Items from a data source

=== Section Start ===

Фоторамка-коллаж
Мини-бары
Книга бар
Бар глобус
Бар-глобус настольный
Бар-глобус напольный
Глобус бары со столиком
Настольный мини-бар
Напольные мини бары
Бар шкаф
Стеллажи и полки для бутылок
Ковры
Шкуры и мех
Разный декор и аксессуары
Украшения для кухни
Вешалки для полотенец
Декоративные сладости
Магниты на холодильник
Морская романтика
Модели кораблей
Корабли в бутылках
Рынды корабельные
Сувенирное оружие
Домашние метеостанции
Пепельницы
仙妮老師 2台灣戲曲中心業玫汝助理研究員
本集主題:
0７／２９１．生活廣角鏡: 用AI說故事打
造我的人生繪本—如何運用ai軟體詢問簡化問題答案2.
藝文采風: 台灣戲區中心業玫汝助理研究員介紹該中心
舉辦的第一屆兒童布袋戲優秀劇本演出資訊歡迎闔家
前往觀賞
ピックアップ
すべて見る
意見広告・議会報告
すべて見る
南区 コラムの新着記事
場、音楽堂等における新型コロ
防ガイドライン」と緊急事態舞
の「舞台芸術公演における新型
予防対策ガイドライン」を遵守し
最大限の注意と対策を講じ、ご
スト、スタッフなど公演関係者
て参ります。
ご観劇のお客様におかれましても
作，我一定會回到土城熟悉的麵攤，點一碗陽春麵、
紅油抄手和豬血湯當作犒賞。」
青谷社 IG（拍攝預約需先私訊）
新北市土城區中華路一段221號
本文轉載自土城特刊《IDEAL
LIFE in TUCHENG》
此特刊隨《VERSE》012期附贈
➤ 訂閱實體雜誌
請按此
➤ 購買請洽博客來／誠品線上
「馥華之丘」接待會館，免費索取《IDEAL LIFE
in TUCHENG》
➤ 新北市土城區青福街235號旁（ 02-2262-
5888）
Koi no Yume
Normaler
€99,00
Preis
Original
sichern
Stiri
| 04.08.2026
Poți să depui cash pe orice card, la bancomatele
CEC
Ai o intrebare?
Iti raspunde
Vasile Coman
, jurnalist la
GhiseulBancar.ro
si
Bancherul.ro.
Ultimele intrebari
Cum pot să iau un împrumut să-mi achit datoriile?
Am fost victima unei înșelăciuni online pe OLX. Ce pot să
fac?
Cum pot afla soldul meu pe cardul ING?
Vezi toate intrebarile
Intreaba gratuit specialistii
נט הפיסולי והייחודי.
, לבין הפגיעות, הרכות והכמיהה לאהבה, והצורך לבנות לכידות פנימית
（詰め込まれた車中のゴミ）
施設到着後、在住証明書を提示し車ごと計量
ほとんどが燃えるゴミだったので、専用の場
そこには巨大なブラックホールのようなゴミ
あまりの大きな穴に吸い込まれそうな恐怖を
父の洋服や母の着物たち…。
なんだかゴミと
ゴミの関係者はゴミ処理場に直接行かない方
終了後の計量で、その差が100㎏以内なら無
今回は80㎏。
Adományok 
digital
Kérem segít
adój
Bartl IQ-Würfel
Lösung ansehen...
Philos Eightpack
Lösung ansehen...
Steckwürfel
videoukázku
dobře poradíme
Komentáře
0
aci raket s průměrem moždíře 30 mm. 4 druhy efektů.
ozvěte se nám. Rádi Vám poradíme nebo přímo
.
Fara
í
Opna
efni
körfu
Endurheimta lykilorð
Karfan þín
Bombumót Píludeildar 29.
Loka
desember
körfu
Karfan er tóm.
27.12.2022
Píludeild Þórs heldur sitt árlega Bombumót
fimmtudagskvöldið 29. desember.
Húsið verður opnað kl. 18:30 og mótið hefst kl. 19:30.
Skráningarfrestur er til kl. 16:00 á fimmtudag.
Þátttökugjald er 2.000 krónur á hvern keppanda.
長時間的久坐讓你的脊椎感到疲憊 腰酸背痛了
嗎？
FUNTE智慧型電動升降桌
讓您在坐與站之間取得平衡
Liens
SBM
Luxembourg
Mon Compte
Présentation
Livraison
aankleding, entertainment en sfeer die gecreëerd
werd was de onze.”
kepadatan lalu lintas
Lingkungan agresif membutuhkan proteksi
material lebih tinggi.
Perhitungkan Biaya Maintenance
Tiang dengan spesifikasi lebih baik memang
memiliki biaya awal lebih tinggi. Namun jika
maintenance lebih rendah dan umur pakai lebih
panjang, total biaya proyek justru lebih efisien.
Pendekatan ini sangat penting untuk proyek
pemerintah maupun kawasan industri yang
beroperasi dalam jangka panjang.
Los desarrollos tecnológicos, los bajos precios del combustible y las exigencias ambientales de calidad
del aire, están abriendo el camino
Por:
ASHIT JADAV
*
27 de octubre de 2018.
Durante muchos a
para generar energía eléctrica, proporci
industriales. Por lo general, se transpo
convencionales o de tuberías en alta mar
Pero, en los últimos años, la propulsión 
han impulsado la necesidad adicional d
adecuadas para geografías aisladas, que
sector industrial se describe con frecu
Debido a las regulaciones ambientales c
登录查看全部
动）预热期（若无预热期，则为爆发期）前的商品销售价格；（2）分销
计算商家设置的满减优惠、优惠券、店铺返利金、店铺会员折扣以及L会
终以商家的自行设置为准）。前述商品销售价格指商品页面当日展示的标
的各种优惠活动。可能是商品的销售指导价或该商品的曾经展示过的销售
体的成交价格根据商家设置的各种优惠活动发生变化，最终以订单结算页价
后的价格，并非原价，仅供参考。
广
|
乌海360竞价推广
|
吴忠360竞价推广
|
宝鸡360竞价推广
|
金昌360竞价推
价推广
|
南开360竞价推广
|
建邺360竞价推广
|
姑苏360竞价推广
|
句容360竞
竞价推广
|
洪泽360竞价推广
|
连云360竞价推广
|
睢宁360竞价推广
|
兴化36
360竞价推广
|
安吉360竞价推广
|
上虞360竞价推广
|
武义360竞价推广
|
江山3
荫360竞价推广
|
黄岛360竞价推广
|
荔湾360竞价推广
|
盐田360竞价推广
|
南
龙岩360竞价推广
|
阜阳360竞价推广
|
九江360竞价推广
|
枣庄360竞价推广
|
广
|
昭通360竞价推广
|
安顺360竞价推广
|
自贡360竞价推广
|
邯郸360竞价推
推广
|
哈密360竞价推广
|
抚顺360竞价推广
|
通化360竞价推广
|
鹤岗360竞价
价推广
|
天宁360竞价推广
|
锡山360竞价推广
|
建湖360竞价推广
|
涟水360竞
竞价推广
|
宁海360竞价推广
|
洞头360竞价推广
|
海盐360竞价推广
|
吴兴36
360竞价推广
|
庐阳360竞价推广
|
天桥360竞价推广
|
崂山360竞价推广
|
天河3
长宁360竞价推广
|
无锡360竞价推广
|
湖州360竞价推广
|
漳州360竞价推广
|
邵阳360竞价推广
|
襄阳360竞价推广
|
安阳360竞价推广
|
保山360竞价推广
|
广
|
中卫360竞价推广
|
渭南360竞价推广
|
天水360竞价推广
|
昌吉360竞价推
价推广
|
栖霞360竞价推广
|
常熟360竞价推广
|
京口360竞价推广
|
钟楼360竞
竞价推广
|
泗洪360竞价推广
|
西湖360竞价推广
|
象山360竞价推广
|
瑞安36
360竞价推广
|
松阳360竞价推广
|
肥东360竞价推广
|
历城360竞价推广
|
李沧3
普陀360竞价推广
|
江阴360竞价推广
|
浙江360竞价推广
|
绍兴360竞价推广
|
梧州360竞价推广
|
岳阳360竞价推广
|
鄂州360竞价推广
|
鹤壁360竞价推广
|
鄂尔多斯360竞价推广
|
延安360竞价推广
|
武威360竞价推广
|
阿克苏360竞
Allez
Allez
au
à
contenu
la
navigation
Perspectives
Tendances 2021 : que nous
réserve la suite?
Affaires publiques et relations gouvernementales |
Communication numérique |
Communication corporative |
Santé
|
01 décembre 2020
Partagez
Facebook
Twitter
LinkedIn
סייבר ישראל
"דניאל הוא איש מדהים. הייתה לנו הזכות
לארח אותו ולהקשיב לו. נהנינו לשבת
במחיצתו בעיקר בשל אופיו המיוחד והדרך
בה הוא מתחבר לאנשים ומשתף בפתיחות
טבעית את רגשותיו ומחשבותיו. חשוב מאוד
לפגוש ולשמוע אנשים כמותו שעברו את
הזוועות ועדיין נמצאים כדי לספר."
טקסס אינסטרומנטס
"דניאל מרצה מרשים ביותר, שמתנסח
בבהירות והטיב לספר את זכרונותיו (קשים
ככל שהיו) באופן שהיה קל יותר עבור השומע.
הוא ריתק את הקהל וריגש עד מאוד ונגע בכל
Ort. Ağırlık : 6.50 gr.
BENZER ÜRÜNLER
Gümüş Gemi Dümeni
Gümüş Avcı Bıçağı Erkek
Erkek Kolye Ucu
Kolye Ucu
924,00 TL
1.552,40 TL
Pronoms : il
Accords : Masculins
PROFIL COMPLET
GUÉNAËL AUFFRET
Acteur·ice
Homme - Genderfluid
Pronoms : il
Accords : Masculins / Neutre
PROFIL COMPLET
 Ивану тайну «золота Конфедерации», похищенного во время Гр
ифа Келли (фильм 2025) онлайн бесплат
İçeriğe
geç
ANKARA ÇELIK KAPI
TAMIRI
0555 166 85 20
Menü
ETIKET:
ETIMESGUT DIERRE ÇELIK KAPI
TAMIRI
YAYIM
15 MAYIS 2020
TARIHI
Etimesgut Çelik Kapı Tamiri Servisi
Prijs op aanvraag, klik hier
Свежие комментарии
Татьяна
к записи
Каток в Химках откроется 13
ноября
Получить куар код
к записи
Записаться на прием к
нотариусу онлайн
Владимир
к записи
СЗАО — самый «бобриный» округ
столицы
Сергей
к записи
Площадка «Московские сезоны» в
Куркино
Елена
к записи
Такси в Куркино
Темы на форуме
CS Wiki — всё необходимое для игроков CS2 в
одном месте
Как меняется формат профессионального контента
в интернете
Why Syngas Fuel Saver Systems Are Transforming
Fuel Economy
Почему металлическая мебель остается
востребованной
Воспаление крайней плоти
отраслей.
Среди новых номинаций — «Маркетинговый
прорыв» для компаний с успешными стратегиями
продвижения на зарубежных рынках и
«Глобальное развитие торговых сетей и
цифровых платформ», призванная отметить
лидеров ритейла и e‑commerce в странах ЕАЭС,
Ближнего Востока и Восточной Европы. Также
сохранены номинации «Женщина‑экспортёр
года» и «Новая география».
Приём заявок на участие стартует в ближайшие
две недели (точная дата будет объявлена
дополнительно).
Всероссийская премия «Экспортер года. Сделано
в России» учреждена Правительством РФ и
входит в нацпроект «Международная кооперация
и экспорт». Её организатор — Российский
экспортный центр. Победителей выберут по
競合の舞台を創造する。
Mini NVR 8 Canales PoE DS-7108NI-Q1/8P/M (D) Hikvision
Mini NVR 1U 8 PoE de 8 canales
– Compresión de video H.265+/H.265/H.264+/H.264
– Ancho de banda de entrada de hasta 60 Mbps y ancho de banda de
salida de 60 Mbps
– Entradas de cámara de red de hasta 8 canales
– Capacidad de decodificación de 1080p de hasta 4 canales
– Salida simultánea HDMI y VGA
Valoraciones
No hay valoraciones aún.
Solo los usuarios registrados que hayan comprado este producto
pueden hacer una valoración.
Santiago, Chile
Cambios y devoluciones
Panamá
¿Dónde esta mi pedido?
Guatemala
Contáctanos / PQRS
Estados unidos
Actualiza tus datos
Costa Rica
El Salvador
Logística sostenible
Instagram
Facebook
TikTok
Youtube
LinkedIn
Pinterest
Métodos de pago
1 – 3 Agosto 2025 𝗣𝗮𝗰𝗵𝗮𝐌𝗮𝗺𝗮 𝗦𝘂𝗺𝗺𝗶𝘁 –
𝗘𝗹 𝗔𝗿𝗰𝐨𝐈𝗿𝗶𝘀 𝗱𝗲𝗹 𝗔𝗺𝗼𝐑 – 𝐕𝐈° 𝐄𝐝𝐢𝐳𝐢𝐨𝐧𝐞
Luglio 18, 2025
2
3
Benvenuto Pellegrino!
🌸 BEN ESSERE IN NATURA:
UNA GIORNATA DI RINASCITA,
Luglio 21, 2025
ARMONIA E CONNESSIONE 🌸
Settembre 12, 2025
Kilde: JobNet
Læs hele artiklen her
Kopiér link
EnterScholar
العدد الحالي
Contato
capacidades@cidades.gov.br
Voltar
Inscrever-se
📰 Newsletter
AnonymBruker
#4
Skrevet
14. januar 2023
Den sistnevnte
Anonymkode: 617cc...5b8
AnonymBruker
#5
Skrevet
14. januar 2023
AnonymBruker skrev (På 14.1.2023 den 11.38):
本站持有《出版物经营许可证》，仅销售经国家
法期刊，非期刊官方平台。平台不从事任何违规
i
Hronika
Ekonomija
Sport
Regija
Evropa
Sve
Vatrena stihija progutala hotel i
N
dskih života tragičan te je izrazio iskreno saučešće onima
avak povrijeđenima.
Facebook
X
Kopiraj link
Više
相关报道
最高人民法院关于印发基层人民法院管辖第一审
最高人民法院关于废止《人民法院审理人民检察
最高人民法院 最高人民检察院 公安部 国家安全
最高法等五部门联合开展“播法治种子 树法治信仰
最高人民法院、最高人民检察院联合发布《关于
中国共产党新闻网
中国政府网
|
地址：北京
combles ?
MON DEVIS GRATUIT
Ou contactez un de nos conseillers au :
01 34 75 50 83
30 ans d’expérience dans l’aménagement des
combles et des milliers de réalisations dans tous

=== Section End ===

Goal of the exercise: Tell how many lines above hold "poradíme", nothing more.

Solution: 2